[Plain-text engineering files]
>>

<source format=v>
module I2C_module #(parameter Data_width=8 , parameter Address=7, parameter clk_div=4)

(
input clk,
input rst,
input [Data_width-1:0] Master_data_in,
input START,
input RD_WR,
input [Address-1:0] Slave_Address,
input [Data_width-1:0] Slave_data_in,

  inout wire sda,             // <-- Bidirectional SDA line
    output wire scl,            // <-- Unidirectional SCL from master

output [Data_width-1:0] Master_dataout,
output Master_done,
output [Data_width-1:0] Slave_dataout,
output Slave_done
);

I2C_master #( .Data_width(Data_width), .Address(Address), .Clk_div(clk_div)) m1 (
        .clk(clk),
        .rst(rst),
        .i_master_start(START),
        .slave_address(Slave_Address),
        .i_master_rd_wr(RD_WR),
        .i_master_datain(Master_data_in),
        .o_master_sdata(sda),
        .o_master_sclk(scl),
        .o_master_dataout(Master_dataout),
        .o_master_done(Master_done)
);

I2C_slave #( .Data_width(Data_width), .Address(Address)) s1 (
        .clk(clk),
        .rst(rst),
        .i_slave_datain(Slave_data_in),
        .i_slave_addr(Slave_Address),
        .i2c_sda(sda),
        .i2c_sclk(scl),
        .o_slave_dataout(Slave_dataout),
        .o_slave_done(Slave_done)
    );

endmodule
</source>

<<
>>

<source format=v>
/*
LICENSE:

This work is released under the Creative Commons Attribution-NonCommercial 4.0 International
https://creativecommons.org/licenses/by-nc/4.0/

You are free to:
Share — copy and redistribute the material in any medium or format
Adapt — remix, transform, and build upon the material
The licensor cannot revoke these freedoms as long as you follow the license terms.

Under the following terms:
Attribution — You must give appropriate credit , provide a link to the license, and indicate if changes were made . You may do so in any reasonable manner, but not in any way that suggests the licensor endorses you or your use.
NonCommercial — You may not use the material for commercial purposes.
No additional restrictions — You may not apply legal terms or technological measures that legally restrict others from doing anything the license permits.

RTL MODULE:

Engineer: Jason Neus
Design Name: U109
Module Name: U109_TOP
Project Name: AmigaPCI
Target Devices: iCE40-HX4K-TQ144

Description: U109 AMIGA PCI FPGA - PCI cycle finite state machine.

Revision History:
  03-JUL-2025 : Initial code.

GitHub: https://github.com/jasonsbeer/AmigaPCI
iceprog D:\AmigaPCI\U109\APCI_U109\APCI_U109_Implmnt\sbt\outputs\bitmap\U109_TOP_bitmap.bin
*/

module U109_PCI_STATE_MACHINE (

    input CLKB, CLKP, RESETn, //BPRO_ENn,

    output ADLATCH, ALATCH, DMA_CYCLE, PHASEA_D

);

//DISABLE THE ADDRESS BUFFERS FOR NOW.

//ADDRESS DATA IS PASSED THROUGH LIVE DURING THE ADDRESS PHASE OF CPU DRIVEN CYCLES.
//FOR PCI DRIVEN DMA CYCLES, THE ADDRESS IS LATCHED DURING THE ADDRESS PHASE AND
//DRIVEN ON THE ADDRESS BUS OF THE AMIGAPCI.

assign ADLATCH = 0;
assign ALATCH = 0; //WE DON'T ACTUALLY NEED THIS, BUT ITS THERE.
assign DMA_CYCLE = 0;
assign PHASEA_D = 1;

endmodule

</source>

<<

**TASK TO COMPLETE:** Lines with "licensor" in them are what the answer must contain; copy each from the records above.

**EXERCISE SOLUTION:**
The licensor cannot revoke these freedoms as long as you follow the license terms.
Attribution — You must give appropriate credit , provide a link to the license, and indicate if changes were made . You may do so in any reasonable manner, but not in any way that suggests the licensor endorses you or your use.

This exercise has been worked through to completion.